Selain opsi menaikkan iuran, pemerintah juga mendorong upaya efisiensi melalui bauran kebijakan yang dilakukan oleh Kementerian Kesehatan dan Kementerian Keuangan.

Demikian tertera dalam Rancangan Undang-undang tentang Anggaran Pendapatan dan Belanja Negara Tahun Anggaran 2020 beserta Nota Keuangan seperti dikutip ²©²ÊÍøÕ¾, Selasa (20/8/2019).

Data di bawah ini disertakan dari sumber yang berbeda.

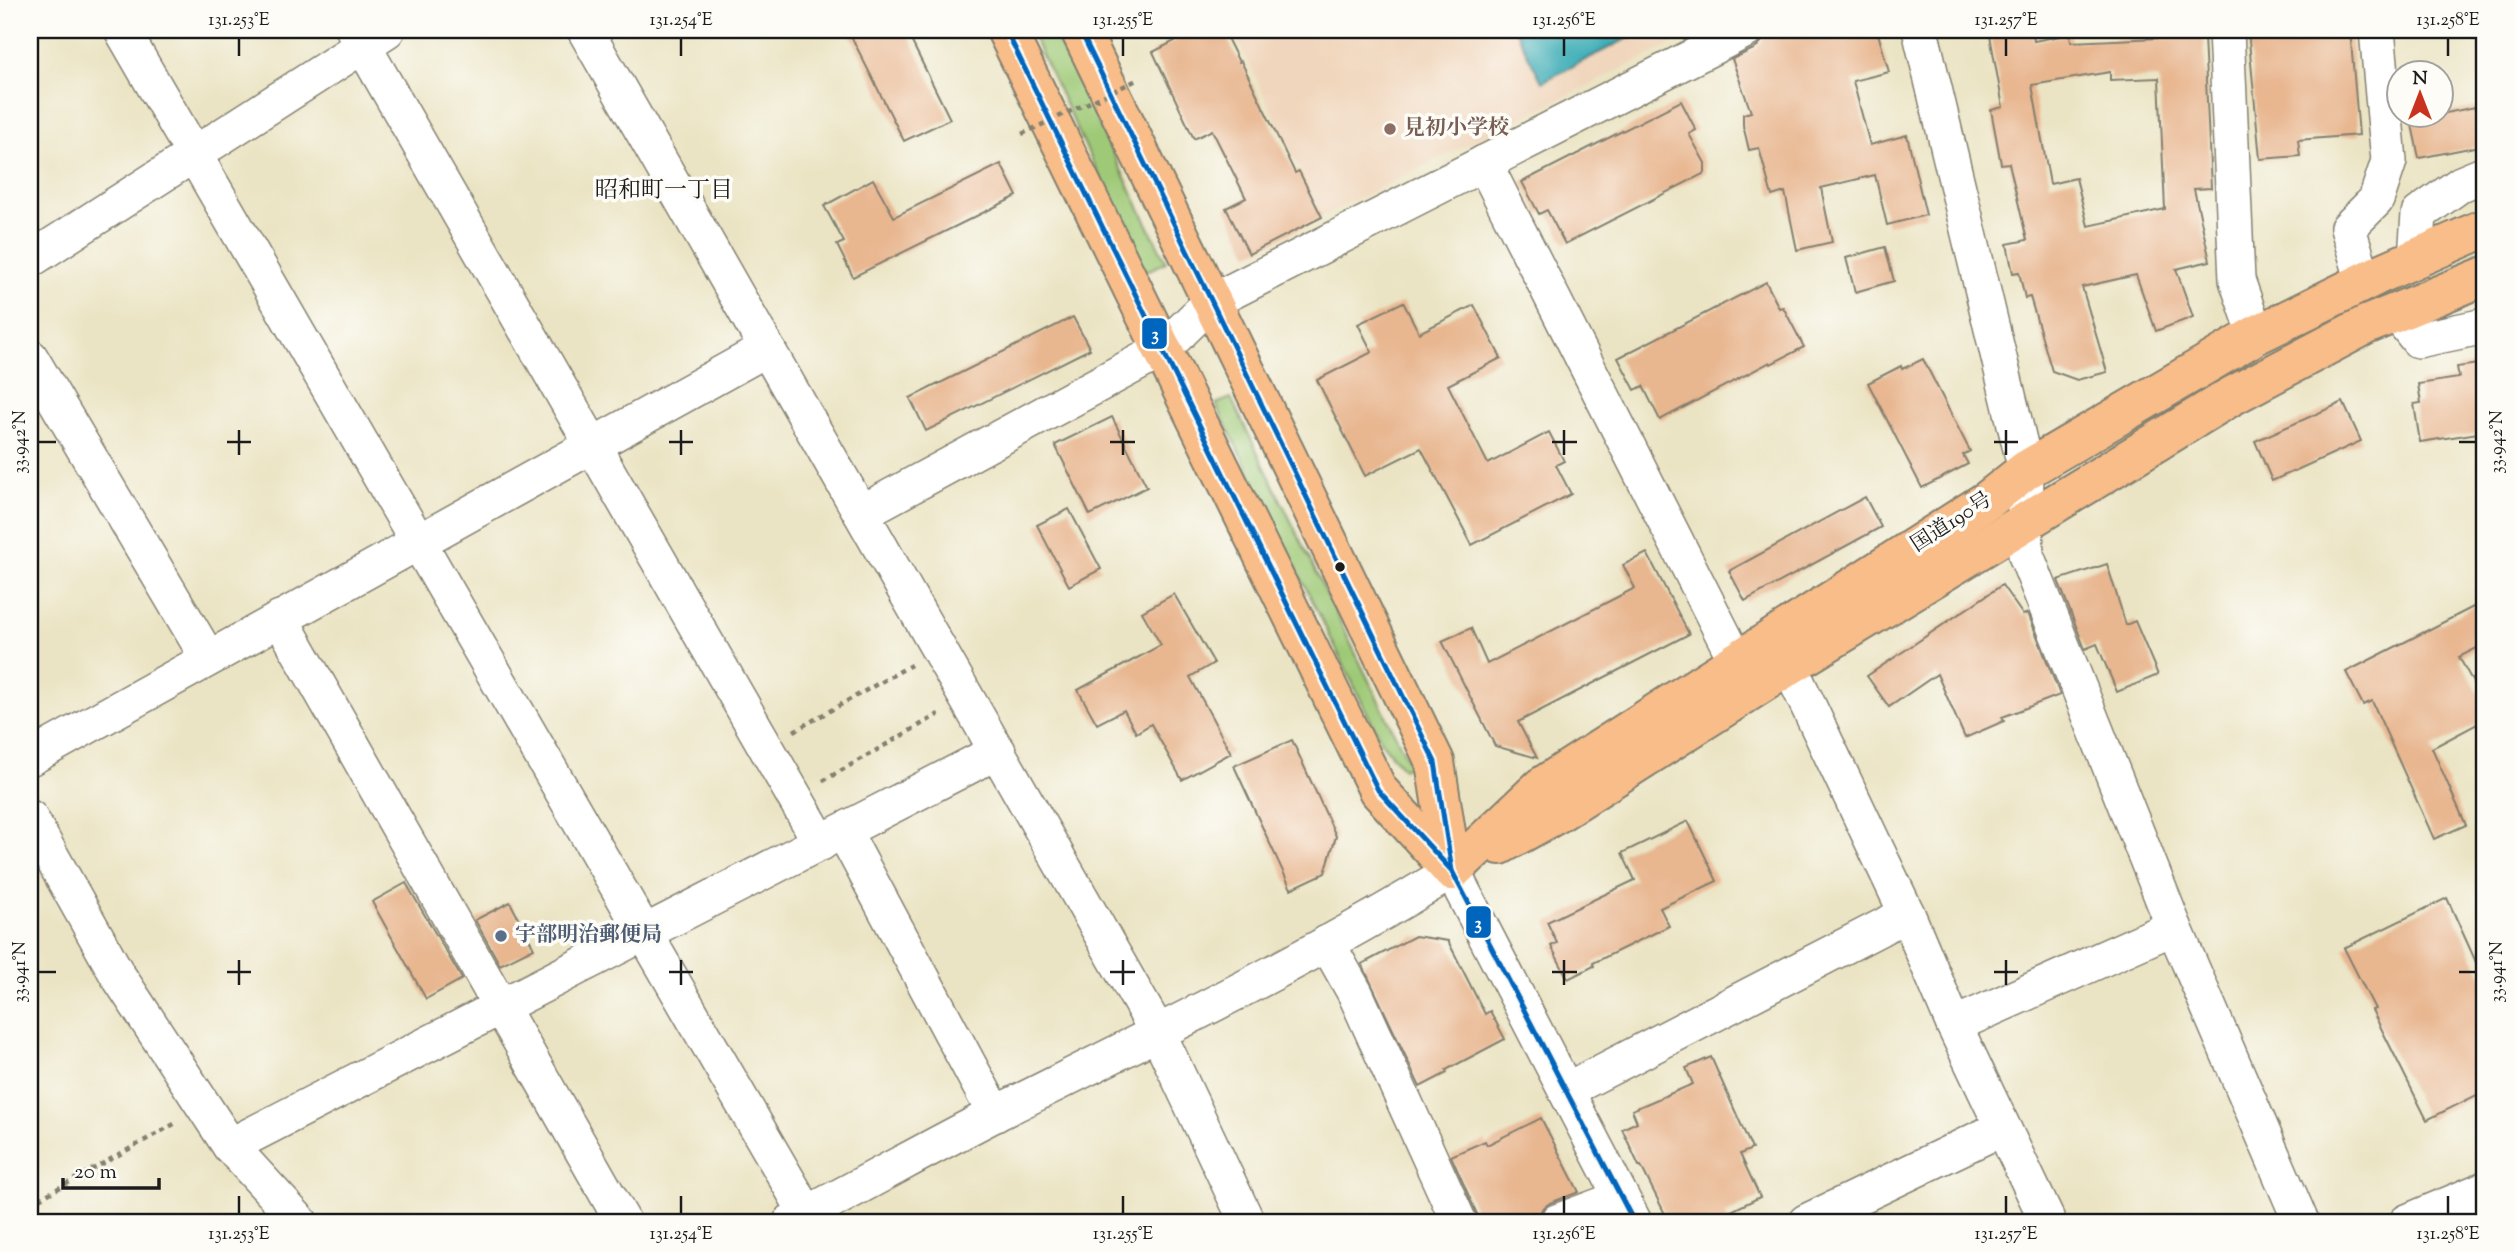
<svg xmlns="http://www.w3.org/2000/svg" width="2515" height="1252" font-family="'Sorts Mill Goudy','Noto Serif JP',serif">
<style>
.built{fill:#f0d6bc}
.green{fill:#9ec976;stroke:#5d7249;stroke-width:2}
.water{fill:#3bacb6;stroke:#2c6469;stroke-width:2}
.building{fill:#e8b68f;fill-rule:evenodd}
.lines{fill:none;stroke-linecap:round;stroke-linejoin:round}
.minor-casing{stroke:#848070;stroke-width:38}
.highway-casing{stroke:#848070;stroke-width:42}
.path{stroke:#848070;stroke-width:4.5;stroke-dasharray:5 5;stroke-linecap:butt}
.minor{stroke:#fff;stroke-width:35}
.highway{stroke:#f8bd89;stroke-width:38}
.path-bridge{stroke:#848070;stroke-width:4.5;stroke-dasharray:5 5;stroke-linecap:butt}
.bus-1-casing{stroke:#fdfcf7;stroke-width:10}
.bus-1{stroke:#0065bd;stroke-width:5}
.ticks{fill:none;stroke:#1c1c1c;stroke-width:2.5}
.education-dot{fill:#8d6e63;stroke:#fdfcf7;stroke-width:2.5}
.bus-dot{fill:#1c1c1c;stroke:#fdfcf7;stroke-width:2.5}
.service-dot{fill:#5c6f8a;stroke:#fdfcf7;stroke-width:2.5}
.labels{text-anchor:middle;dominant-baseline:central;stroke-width:7;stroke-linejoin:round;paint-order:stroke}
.education-label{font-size:21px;font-weight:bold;fill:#785e54;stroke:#fdfcf7;text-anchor:start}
.street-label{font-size:21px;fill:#1c1c1c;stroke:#fdfcf7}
.service-label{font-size:21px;font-weight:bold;fill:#4e5e75;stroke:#fdfcf7;text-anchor:start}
.neighbourhood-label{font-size:23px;fill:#1c1c1c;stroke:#fdfcf7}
.line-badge{stroke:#fdfcf7;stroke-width:2.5}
.badge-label{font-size:19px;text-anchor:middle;font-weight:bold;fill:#fff}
.neatline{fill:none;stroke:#1c1c1c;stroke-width:2.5}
.ticks-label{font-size:18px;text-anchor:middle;fill:#1c1c1c}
</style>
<rect width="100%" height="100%" fill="#fdfcf7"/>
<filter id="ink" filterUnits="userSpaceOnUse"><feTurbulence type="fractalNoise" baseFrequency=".0143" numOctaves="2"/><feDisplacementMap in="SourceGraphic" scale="14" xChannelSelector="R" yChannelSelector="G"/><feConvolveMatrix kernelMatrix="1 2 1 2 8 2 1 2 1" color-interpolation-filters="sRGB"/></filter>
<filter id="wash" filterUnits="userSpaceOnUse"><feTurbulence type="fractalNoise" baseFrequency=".00686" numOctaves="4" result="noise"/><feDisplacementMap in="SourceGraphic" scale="28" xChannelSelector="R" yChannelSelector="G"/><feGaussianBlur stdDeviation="1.57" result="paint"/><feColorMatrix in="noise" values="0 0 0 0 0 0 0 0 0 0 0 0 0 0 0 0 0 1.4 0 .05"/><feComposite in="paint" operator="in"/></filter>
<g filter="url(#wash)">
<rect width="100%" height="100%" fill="#ebe4c4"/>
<!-- built -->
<path class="built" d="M1233 30H1670L1676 42 1322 216Z"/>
<!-- green -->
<g class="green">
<path d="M1030 30H1053L1166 262 1145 272Z"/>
<path d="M1231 398 1410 765 1403 769 1382 743 1216 404Z"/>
</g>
<!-- water -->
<path class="water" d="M1521 30H1644L1542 82 1516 32Z"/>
<g id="blocks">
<!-- building -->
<g class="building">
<path d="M848 30H906L950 119 904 141Z"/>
<path d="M1196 30H1223L1239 62 1241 61 1295 173 1299 171 1322 217 1249 254 1226 208 1246 198 1212 130 1194 139 1153 52Z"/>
<path d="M1780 30H1877L1889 72 1853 81 1870 145 1907 135 1926 215 1887 225 1875 175 1821 188 1832 242 1797 250 1785 192 1772 196 1759 148 1749 150 1743 125V114L1751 112 1732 59 1756 48 1762 41 1765 35Z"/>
<path d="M1989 30H2032L2034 41 2070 34 2071 42 2204 36 2211 188 2194 189 2210 261 2176 269 2193 317 2156 331 2136 275 2082 287 2107 372 2077 380 2052 371 2030 297 2025 298 2019 272 2013 273 2007 244 2027 240 2009 163 2001 164 1991 110 2003 107ZM2110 72V80L2159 78 2165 209 2088 226 2076 178 2050 184 2032 85Z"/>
<path d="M2248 30H2350L2359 135 2298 140 2300 156 2260 159Z"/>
<path d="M1681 101 1696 130 1689 134 1705 163V173L1565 244 1547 210 1539 214 1522 182Z"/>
<path d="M2485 105V145L2419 158 2411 120 2441 116V114Z"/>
<path d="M1001 164 1017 196 853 277 837 245 844 242 824 206 873 179 894 217Z"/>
<path d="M1885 247 1894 281 1855 292 1846 258Z"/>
<path d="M1766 282 1779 308 1783 307 1804 347 1771 364 1770 362 1660 420 1643 386 1635 390 1618 358Z"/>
<path d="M1403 302 1419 333 1474 305 1501 358 1448 385 1488 464 1549 432 1564 461 1556 465 1571 494 1472 545 1421 448 1365 476 1317 380 1372 352 1358 324Z"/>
<path d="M1073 317 1090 349 926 431 910 398Z"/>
<path d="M1923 359 1970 451 1963 455 1968 464 1922 488 1868 383 1901 366 1902 369Z"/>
<path d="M2485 363V432L2420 442 2414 404 2421 403 2418 384 2459 378 2457 367Z"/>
<path d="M2343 402 2361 441 2272 481 2255 441Z"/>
<path d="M1112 417 1147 487 1090 515 1055 445Z"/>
<path d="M1865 497 1881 527 1745 601 1729 571Z"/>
<path d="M1069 509 1101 569 1069 586 1037 525Z"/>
<path d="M1647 553 1689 634 1518 722 1537 758 1495 746 1442 641 1471 628 1487 664 1635 588 1623 565Z"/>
<path d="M2107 564 2126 625 2135 621 2158 675 2117 692 2097 644 2085 649 2058 580Z"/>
<path d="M2002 585 2023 615 2028 613 2060 695 2002 717 2004 721 1965 738 1937 674 1889 707 1867 676Z"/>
<path d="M1174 594 1214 663 1190 677 1231 753 1182 780 1151 724 1136 733 1124 710 1097 724 1078 690 1161 645 1142 612Z"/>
<path d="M2485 601V644L2459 657 2485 704V720L2432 748 2466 825 2434 839 2372 701 2363 705 2346 672Z"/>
<path d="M1292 740 1336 836 1325 873 1291 889 1234 766Z"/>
<path d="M1688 821 1717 881 1660 908 1669 926 1593 963 1594 966 1568 979 1551 946 1557 943 1547 922 1635 880 1622 853Z"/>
<path d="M406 883 462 979 426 999 372 902Z"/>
<path d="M2447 898 2485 982V1091L2427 1120 2372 1010 2375 1009 2344 948Z"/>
<path d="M510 902 534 948 500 965 475 920Z"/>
<path d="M1415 936 1448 941 1485 1014 1490 1011 1505 1039 1446 1070 1447 1073 1420 1087 1362 964Z"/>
<path d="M1711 1057 1752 1149 1740 1154 1760 1197 1725 1214 1729 1222H1669L1641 1166H1639L1622 1129 1637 1122 1632 1110 1693 1084 1686 1068Z"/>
<path d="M1541 1118 1579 1192 1550 1203 1542 1209 1537 1222H1479L1477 1214 1451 1156 1485 1141 1487 1145Z"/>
</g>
</g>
</g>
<g filter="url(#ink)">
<use href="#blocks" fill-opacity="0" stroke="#848070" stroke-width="2"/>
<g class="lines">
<!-- minor casing -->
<g class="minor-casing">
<g id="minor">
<path d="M122 30 807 1214"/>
<path d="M354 30 821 843"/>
<path d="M585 30 1158 1033 1247 1222"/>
<path d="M1920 30 2026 470 2025 521 2026 555 2174 927 2301 1222"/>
<path d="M2226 30 2237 280 2256 335"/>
<path d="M1484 163 1737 662"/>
<path d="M2416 258 2419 214 2461 184 2485 174"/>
<path d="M30 260 387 30"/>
<path d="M2364 282 2348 228 2376 200 2389 161 2377 30"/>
<path d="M2396 312 2418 340 2485 326"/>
<path d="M30 357 208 658"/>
<path d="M861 513 1162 350 1211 302 1746 30"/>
<path d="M280 618 623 1222"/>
<path d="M1778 642 1907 914 1954 1025 2048 1222"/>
<path d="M30 758 766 349"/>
<path d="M30 818 117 974 230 1146 300 1222"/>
<path d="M844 832 995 1114"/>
<path d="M1327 943 1355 993 1459 1222"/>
<path d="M1954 1025 2174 927"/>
<path d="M1567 1090 1907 914"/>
<path d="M230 1146 998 751"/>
<path d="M791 1222C860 1187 928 1148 997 1113 1151 1036 1306 961 1452 871L1634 1222"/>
<path d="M1557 1222 1621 1198"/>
<path d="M1806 1222 2002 1128"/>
<path d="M2407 1222 2485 1189"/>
</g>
</g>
<!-- highway casing -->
<g class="highway-casing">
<g id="highway">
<path d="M1006 30 1378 790 1452 871"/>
<path d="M1080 30 1435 762 1452 871"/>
<path d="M1500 845 1558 813 1789 666 2230 397 2366 325 2485 276"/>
<path d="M1452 871 1541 787 1988 500 2026 470 2256 335 2382 273 2485 228"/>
</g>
</g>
<!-- path -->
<g class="path">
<path d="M794 731 911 665"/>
<path d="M823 781 939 714"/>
<path d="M30 1204 176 1123"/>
</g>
<!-- minor -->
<use href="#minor" class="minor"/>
<!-- highway -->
<use href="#highway" class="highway"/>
<!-- path-bridge -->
<path class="path-bridge" d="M1022 134 1139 79"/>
<!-- bus-1 casing -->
<g class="bus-1-casing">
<g id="bus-1">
<path d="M1006 30 1378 790 1452 871 1634 1222"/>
<path d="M1080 30 1435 762 1452 871"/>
</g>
</g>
<!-- bus-1 -->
<use href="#bus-1" class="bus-1"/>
</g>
</g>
<!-- ticks -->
<path class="ticks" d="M239 38V56M681 38V56M1123 38V56M1564 38V56M2006 38V56M2448 38V56M239 430V455M681 430V455M1123 430V455M1564 430V455M2006 430V455M38 442H56M227 442H251M669 442H693M1110 442H1135M1552 442H1577M1994 442H2018M2459 442H2476M239 960V985M681 960V985M1123 960V985M1564 960V985M2006 960V985M38 972H56M227 972H251M669 972H693M1110 972H1135M1552 972H1577M1994 972H2018M2459 972H2476M239 1196V1214M681 1196V1214M1123 1196V1214M1564 1196V1214M2006 1196V1214M2448 1196V1214"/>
<!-- markers -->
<circle class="education-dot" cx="1390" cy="129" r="7"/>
<circle class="bus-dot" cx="1340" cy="567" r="6"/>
<circle class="service-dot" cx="501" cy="936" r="7"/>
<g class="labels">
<!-- education labels -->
<g class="education-label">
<text x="1404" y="129">見初小学校</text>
</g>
<!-- street labels -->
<g class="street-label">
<text transform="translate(1952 523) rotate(-33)">国道190号</text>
</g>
<!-- service labels -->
<g class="service-label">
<text x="515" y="936">宇部明治郵便局</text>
</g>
<!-- neighbourhood labels -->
<g class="neighbourhood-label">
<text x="664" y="191">昭和町一丁目</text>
</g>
</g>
<g class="line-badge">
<rect x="1141" y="317" width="27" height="33" rx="7" fill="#0065bd"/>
<rect x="1465" y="905" width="27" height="34" rx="7" fill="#0065bd"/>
</g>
<g class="badge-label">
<text x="1155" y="340">3</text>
<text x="1478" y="929">3</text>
</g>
<!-- margin -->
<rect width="2515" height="1252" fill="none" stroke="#fdfcf7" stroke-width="77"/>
<!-- north arrow -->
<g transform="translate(2420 94)"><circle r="33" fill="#fdfcf7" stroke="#a3a29f" stroke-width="2"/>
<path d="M0-5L12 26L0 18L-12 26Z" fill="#c8321e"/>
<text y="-10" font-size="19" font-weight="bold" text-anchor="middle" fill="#1c1c1c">N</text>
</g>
<!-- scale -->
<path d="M63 1178v10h96v-10" fill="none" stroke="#1c1c1c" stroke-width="3.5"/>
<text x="74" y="1178" font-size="21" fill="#1c1c1c" stroke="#fdfcf7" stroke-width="5" paint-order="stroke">20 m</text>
<rect x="38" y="38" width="2438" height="1176" class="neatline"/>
<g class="ticks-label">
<text x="239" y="25">131.253°E</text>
<text x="681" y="25">131.254°E</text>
<text x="1123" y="25">131.255°E</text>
<text x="1564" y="25">131.256°E</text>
<text x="2006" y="25">131.257°E</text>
<text x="2448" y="25">131.258°E</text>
<text transform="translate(19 442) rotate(-90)" y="6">33.942°N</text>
<text transform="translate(2496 442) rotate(-90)" y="6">33.942°N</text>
<text transform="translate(19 972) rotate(-90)" y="6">33.941°N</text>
<text transform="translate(2496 972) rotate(-90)" y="6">33.941°N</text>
<text x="239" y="1239">131.253°E</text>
<text x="681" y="1239">131.254°E</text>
<text x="1123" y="1239">131.255°E</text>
<text x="1564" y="1239">131.256°E</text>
<text x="2006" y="1239">131.257°E</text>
<text x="2448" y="1239">131.258°E</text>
</g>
</svg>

Berdasarkan laporan audited Dana Jaminan Sosial (DJS) periode 2014 - 2018, keuangan DJS Kesehatan mengalami defisit yang besaran kewajiban pembayaran klaim layanan kesehatan lebih tinggi dari pada kemampuan BPJS Kesehatan dalam mengumpulkan penerimaan dari iuran peserta.

Sumber utama defisit program JKN adalah ketidakcukupan iuran untuk membiayai program, selain itu terkait tantangan kolektibilitas iuran dari peserta sektor informal dan pengendalian biaya layanan kesehatan.

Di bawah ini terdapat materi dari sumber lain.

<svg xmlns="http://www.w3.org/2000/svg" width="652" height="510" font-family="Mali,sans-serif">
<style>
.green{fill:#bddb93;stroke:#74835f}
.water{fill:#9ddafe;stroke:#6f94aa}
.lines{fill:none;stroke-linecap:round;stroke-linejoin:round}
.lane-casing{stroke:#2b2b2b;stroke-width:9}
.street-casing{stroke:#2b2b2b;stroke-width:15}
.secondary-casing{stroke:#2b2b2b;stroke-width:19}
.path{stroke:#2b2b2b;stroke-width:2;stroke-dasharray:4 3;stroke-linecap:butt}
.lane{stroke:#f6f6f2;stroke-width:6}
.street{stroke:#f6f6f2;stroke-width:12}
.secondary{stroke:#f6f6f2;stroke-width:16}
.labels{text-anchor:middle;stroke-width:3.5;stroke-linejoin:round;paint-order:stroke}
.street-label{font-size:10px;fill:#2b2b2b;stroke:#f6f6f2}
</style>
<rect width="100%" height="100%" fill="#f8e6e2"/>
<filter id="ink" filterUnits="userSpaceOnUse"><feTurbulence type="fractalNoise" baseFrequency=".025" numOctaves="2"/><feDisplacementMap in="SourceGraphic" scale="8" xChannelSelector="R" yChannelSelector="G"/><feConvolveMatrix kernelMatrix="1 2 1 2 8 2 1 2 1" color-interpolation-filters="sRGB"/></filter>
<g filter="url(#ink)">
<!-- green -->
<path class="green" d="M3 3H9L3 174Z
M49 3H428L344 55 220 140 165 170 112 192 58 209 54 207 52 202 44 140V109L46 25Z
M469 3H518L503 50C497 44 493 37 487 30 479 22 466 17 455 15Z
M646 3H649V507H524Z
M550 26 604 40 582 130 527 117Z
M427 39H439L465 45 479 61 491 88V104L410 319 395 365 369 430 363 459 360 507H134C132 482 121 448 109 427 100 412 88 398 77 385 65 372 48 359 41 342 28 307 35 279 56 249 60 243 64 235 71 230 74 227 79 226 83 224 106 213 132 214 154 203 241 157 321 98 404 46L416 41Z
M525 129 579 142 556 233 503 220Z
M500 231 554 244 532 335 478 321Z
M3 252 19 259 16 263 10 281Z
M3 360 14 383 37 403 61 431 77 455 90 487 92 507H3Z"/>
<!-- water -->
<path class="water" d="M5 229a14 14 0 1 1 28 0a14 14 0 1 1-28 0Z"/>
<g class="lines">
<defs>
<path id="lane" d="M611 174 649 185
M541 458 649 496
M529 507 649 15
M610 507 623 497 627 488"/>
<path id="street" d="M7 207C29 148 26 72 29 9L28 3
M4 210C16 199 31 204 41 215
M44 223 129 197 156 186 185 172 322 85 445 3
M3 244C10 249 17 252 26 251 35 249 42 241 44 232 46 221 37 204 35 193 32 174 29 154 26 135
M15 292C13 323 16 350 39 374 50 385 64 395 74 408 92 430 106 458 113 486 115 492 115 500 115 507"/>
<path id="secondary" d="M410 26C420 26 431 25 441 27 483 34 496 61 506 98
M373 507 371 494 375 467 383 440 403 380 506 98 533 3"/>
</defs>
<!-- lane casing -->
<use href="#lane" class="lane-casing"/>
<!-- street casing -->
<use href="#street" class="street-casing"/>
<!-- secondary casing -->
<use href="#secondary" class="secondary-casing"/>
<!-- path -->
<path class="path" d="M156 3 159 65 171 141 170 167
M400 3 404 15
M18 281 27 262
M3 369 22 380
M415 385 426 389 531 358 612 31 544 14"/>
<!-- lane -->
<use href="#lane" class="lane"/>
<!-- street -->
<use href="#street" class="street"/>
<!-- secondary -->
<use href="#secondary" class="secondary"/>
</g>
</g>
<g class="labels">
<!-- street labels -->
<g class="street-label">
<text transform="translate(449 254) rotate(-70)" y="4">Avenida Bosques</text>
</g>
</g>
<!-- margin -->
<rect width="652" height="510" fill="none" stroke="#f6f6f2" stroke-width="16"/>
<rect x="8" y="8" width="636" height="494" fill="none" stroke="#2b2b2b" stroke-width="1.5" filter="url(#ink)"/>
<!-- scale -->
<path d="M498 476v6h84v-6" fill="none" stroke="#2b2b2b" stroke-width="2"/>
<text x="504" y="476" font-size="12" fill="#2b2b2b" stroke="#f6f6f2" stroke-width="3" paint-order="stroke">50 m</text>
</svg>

Guna mengatasi kondisi tersebut, untuk menjaga kesehatan keuangan DJS Kesehatan, sebagai last resort, pemerintah sejak awal penyelenggaraan program telah melakukan intervensi melalui belanja bantuan program JKN dalam APBN.

Tantangan terbesar yang muncul di setiap tahun dari implementasi program JKN adalah dari aspek finansial, di mana kondisi keuangan DJS Kesehatan selalu mengalami defisit dan pemerintah selaku penanggung jawab program harus melakukan intervensi, baik melalui serangkaian kebijakan maupun memberikan suntikan dalam bentuk belanja.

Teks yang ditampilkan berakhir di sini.